Sheila foi diagnosticada com câncer no útero no início de 2020, pouco após o casal, que trabalhava na mesma escola, ficar desempregado devido à pandemia. O tratamento começou no Hospital do Câncer II, mas a doença progrediu, atingiu o intestino e foi necessária a transferência.

Os pacientes encaminhados para o Hospital do Câncer IV recebem atendimento personalizado para que o tratamento seja de fato eficaz.

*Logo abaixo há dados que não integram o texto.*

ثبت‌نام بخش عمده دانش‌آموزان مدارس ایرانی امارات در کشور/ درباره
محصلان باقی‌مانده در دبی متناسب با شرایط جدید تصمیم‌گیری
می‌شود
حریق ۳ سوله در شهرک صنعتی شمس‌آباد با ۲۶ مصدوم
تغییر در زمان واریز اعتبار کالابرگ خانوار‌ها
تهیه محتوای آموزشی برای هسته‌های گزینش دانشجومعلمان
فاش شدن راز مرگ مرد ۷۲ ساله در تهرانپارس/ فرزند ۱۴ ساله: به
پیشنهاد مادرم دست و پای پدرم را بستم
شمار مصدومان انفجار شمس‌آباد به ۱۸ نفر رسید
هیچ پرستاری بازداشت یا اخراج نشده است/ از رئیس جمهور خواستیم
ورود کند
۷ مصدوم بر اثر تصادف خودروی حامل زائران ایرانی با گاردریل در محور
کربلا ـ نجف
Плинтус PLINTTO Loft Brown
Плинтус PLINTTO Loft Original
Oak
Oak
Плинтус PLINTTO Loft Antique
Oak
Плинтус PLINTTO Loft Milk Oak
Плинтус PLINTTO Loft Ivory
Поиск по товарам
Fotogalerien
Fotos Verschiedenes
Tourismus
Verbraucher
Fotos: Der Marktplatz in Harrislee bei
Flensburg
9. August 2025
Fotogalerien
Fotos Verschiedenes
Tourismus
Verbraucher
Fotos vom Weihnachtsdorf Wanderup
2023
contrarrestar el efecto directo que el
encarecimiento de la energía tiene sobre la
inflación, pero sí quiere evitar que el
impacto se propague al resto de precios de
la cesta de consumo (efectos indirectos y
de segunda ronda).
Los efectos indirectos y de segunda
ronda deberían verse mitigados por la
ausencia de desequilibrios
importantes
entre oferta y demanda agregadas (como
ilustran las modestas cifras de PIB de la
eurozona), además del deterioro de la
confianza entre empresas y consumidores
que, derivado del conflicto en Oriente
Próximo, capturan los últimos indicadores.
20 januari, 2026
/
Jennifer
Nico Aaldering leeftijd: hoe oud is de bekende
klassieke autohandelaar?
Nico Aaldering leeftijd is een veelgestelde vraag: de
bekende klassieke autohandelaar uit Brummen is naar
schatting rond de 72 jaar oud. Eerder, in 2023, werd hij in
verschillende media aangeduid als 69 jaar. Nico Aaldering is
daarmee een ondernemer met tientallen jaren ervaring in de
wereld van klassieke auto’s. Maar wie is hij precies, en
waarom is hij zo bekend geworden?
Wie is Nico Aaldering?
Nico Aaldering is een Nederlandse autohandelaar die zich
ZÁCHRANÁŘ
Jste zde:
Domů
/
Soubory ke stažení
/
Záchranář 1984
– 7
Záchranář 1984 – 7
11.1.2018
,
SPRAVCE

A equipe define os procedimentos com base nos recursos disponíveis e no estado de saúde de cada pessoa, a fim de minimizar os riscos de subtratamento ou de tratamentos excessivos e fúteis.

“O HC IV é a unidade responsável pelo acompanhamento de pacientes encaminhados de todas as demais unidades assistenciais, seja ao término das possibilidades de linhas de tratamento e não obtenção da cura ou progressão da doença em vigência do tratamento, não permitindo mais a continuidade de intervenções terapêuticas específicas”, explicou a médica do INCA.

Prestes a completar 25 anos de existência, o hospital atendeu mais de 1.350 pacientes em 2022, um total de 12.191 consultas ambulatoriais, mais de oito mil consultas em domicílio e 1.600 internações.

Vila Isabel ainda conta com mais uma unidade do INCA. Especializado no tratamento de tumores na mama, o Hospital do Câncer III (HC III) faz parte da rede de alta complexidade do SUS. Ao todo, são cinco unidades no Rio de Janeiro, sendo quatro hospitais e um Centro de Transplante de Medula Óssea.